===== Supplied text =====

Returning To an Environment That Broke Me
The truth about why I left Boulder.
Six days after college graduation, I packed everything I could fit into my hand-me-down Honda Civic and drove 15 hours from a small Texas town to Boulder, Colorado.
I had never visited Colorado and knew very little about Boulder aside from this small coffee shop I followed on Instagram. Looking back, it’s almost comical that I didn’t consider the extra stress and life style changes required when moving from sea level where oxygen is abundant to 5,430 feet. Note to past self: buy extra sunscreen and hand lotion.
For a type A- control freak, the lack of forethought preceding this cross-country move was quite uncharacteristic except that I’ve always followed my heart, and my heart was telling my twenty-two-year-old self to move to Boulder.
I’ve tried to find an adjective for how I feel, now knowing the seasons of suffering Boulder would bring my past self, but none seem appropriate. I don’t feel empathy, because I can’t possibly feel with my past self. My past self had no idea the tough seasons that lay ahead.

===== Records provided =====

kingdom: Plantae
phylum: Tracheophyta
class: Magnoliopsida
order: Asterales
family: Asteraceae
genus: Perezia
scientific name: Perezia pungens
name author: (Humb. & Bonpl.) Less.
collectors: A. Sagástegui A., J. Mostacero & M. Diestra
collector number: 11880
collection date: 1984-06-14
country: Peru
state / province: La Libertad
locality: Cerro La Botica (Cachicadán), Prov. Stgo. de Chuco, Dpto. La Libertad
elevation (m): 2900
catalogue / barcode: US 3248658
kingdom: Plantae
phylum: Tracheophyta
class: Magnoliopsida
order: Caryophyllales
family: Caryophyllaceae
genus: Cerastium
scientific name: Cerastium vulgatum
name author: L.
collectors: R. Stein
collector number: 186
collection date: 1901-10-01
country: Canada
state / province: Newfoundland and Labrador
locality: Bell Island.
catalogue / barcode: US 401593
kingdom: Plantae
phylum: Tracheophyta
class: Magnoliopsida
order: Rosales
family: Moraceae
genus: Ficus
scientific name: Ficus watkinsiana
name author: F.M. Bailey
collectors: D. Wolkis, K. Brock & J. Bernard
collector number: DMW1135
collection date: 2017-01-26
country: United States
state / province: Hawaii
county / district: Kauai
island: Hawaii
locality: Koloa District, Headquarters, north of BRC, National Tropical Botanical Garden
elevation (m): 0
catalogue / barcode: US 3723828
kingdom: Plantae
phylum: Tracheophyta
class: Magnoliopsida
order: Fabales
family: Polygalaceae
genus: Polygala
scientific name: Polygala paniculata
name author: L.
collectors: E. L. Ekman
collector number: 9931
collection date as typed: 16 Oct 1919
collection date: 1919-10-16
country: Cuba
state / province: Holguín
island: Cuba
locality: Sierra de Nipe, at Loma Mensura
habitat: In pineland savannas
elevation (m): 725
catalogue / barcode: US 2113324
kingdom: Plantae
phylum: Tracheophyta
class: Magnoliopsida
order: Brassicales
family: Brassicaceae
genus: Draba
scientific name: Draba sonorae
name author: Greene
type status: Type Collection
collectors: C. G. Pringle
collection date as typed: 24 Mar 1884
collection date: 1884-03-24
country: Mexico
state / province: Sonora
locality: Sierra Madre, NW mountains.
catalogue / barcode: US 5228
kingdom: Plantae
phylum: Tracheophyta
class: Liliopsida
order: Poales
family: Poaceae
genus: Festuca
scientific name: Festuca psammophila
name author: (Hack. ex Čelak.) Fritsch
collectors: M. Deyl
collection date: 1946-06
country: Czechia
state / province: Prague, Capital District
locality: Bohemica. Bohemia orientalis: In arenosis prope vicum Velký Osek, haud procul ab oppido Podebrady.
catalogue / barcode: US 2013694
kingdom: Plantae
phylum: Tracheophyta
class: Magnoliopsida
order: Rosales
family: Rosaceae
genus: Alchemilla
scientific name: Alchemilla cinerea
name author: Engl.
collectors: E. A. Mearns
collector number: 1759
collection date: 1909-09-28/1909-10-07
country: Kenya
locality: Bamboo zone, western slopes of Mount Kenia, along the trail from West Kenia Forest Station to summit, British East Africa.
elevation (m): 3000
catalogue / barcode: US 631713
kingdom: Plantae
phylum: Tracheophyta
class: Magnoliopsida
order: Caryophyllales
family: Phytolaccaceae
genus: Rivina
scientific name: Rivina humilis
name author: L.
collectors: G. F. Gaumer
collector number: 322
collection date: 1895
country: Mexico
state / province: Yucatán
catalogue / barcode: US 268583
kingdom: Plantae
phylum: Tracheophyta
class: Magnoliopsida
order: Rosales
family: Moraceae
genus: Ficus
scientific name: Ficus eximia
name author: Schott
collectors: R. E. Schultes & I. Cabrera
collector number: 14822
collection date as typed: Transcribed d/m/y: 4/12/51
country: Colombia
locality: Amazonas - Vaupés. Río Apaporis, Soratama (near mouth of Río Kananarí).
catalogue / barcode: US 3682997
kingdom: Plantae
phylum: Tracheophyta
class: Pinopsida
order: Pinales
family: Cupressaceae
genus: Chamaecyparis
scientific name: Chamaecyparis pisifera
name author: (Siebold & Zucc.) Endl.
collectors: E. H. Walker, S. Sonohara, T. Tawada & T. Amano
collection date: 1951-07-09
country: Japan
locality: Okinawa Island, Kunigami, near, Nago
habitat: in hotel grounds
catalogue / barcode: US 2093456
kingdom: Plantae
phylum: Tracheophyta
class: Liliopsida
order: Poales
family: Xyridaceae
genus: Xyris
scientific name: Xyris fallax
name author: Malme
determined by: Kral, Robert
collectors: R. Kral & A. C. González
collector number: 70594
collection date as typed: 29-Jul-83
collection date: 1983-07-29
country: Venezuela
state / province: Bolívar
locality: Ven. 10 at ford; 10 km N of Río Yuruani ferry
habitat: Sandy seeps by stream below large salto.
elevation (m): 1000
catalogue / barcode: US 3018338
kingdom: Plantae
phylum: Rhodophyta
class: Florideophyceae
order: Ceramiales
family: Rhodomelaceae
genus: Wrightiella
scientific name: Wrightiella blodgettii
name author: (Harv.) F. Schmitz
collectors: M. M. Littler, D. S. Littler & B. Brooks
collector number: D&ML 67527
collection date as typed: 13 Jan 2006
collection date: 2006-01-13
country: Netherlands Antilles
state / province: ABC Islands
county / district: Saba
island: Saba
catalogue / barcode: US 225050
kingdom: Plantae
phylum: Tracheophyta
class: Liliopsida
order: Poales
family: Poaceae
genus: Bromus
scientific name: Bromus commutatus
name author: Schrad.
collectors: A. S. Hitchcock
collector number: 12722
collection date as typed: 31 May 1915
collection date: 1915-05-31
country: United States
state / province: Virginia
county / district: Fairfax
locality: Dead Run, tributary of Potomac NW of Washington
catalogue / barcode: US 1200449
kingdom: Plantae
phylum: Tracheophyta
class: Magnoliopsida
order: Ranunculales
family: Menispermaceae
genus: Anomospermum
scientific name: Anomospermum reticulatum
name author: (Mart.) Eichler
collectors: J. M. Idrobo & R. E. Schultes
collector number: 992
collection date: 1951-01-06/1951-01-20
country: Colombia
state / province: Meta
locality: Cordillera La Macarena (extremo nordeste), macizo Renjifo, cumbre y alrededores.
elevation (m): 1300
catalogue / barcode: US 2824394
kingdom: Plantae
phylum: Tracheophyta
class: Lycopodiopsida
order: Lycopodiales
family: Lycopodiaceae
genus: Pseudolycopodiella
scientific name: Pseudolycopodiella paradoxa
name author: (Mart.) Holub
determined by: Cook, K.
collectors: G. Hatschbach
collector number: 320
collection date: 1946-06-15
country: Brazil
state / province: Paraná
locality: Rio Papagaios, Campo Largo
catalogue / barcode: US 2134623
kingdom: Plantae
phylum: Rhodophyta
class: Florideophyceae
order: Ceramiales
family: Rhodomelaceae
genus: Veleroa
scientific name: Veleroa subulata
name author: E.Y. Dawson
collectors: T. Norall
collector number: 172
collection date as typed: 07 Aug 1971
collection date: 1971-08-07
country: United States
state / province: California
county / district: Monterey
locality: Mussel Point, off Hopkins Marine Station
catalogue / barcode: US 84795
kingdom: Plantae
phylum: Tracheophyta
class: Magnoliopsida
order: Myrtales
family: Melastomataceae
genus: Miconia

=====

▸ **Written request 1**
Answer these questions using the essay about leaving Boulder.
(a) How many hours did the drive to Boulder take?
(b) What elevation does the essay give for Boulder?
(c) How old was the writer when making the move?
▸ **Written request 2**
Reproduce word for word the stretch of the essay about leaving Boulder from "Six days after" through "to Boulder, Colorado.".

▸ **Written reply 1**
(a) 15 hours
(b) 5,430 feet
(c) Twenty-two

▸ **Written reply 2**
Six days after college graduation, I packed everything I could fit into my hand-me-down Honda Civic and drove 15 hours from a small Texas town to Boulder, Colorado.